Exercise 1: Rewrite the RBD persistent cache page below from "Shared, Read-only Parent" to "release or later.", putting "Ceph storage cluster" wherever "RADOS cluster" appears.

Page extract:
··········

RBD Persistent Cache

Shared, Read-only Parent Image Cache

Cloned RBD images from a parent usually only modify a small portion of the image. For example, in a VDI workload, the VMs are cloned from the same base image and initially only differ by hostname and IP address. During the booting stage, all of these VMs would re-read portions of duplicate parent image data from the RADOS cluster. If we have a local cache of the parent image, this will help to speed up the read process on one host, as well as to save the client to cluster network traffic. RBD shared read-only parent image cache requires explicitly enabling in ceph.conf. The ceph-immmutable-object-cache daemon is responsible for caching the parent content on the local disk, and future reads on that data will be serviced from the local cache.

Note

RBD shared read-only parent image cache requires the Ceph Nautilus release or later.

Enable RBD Shared Read-only Parent Image Cache

To enable RBD shared read-only parent image cache, the following Ceph settings need to added in the [client] section of your ceph.conf file.

··········

Supplied data:
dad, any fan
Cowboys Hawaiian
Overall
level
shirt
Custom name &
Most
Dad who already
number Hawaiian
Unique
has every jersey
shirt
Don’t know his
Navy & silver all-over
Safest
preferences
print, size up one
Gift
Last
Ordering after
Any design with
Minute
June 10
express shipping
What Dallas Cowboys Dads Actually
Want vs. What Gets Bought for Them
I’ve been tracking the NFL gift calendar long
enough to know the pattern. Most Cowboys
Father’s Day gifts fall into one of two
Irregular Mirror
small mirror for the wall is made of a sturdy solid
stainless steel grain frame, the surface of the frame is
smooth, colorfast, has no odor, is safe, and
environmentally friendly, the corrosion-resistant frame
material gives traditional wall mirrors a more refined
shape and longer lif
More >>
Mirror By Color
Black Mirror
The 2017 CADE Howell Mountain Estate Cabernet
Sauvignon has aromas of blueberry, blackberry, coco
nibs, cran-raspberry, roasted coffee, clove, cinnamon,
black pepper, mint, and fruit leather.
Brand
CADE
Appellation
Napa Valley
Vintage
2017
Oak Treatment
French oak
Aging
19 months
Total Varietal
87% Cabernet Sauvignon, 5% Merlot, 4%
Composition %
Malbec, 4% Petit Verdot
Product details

··········

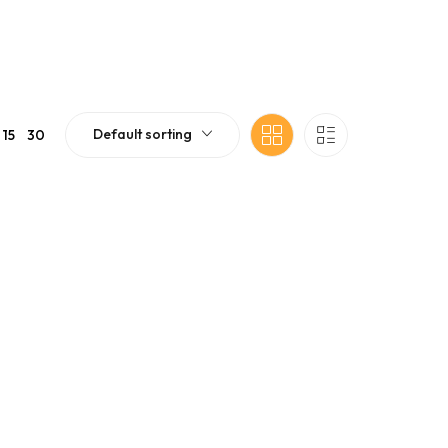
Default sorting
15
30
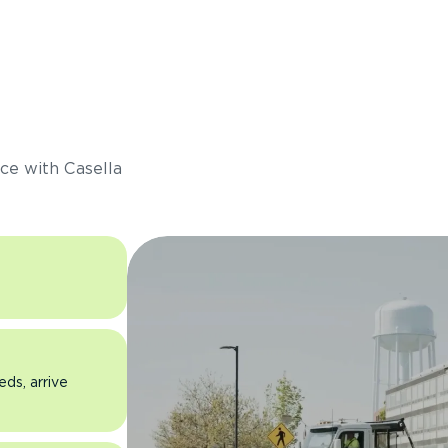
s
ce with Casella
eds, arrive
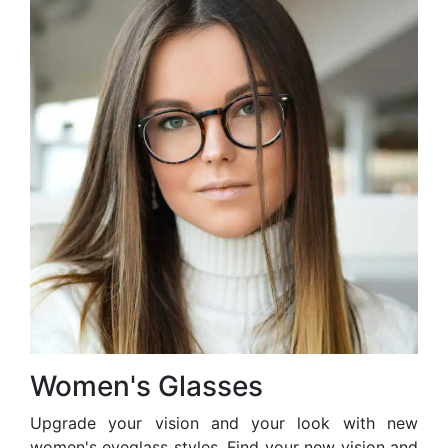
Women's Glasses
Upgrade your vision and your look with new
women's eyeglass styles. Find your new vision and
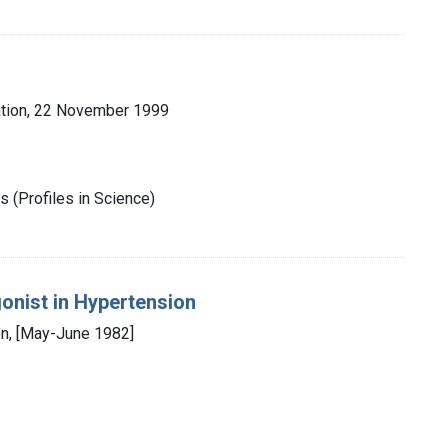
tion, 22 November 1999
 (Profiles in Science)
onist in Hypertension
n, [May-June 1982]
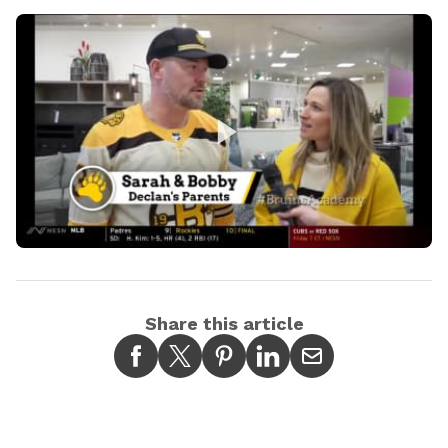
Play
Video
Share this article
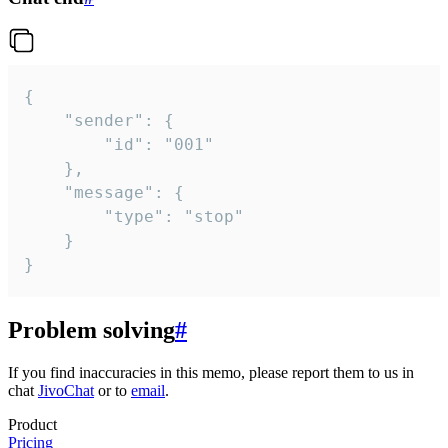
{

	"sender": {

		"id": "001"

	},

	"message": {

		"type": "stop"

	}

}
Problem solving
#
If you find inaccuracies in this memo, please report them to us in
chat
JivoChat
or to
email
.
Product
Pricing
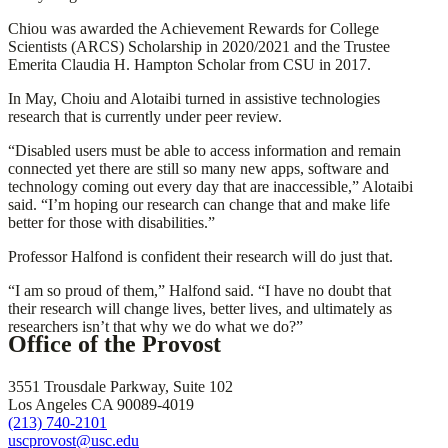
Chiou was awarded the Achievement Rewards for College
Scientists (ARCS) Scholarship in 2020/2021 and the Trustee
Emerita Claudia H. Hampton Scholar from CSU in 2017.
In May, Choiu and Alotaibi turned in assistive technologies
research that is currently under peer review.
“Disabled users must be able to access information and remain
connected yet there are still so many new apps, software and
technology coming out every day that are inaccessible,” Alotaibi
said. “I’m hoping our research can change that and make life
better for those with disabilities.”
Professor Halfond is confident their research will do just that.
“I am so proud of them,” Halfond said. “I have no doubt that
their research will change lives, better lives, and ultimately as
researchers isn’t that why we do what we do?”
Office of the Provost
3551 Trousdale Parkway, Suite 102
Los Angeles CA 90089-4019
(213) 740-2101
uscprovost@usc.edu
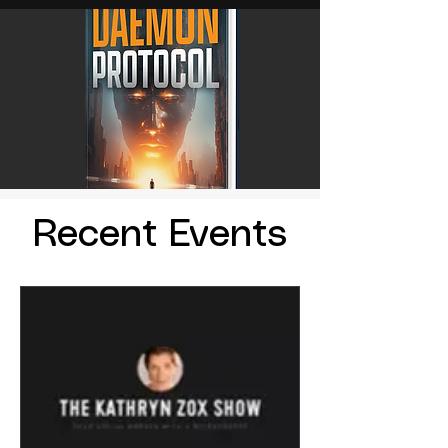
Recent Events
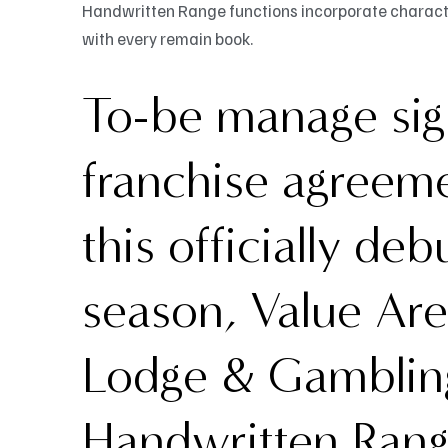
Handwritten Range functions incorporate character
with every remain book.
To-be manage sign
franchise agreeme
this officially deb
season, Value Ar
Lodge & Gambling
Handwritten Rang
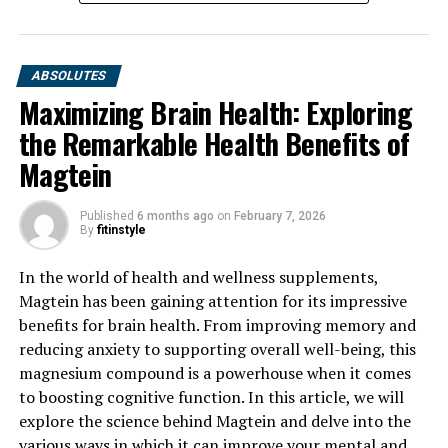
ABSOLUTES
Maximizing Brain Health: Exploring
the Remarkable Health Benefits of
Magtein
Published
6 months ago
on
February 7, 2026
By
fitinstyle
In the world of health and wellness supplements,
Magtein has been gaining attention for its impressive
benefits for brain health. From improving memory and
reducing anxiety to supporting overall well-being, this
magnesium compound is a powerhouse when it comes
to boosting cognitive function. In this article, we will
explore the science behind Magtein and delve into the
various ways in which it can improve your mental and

··········

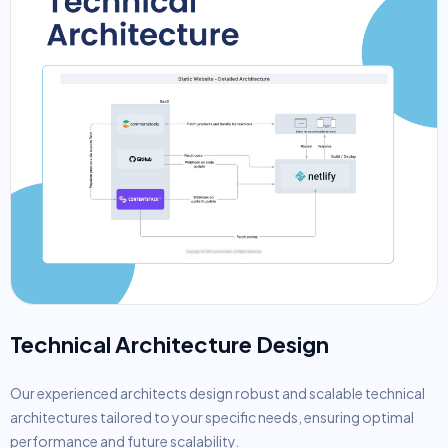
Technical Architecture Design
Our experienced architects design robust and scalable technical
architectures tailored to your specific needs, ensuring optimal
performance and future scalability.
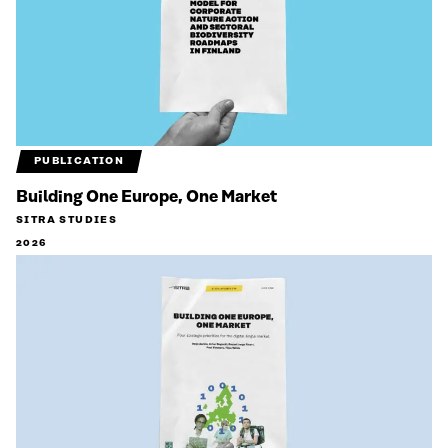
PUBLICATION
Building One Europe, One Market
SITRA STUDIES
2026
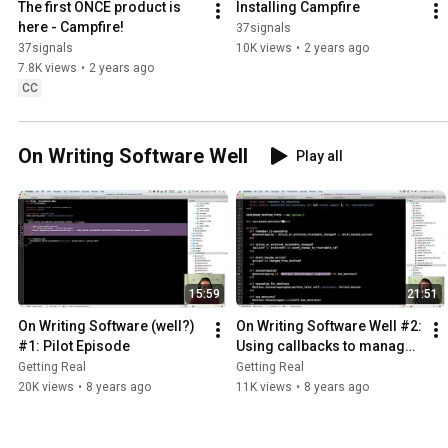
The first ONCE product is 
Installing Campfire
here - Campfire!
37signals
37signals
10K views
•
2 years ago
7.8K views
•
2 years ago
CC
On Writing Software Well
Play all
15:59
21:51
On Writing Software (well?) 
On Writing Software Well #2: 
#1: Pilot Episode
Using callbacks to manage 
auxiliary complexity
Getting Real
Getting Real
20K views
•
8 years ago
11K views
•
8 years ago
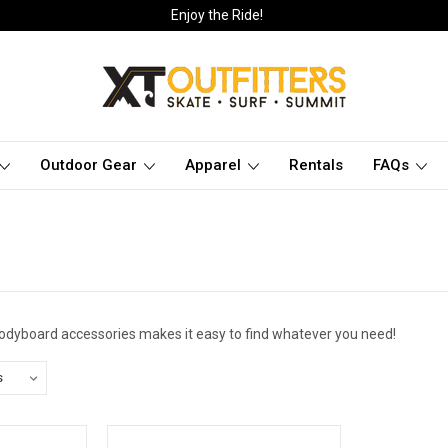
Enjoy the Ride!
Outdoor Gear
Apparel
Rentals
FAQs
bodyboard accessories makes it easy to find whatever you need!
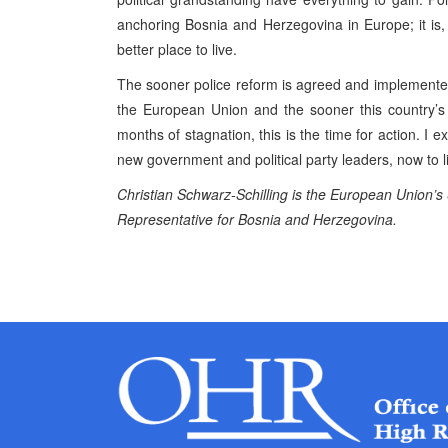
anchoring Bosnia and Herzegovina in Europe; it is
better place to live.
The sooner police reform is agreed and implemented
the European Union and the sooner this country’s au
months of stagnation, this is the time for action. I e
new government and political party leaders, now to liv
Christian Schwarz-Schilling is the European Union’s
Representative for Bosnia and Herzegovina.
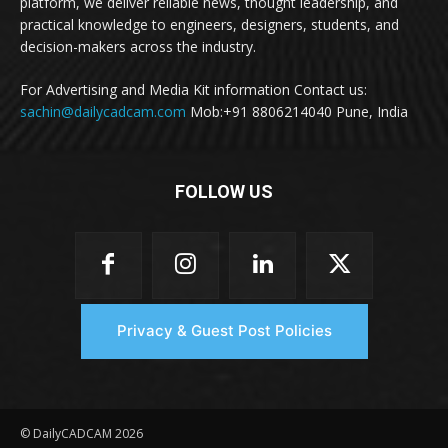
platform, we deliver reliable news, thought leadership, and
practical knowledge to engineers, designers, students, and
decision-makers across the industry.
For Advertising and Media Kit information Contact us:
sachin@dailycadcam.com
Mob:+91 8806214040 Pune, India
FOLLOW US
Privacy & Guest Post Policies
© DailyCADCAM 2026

··········

Exercise 2: Which lines of the rows above contain the word "Union"? Copy each of those lines.

Written response 1:
Shared, Read-only Parent Image Cache

Cloned RBD images from a parent usually only modify a small portion of the image. For example, in a VDI workload, the VMs are cloned from the same base image and initially only differ by hostname and IP address. During the booting stage, all of these VMs would re-read portions of duplicate parent image data from the Ceph storage cluster. If we have a local cache of the parent image, this will help to speed up the read process on one host, as well as to save the client to cluster network traffic. RBD shared read-only parent image cache requires explicitly enabling in ceph.conf. The ceph-immmutable-object-cache daemon is responsible for caching the parent content on the local disk, and future reads on that data will be serviced from the local cache.

Note

RBD shared read-only parent image cache requires the Ceph Nautilus release or later.

Written response 2:
the European Union and the sooner this country’s au
Christian Schwarz-Schilling is the European Union’s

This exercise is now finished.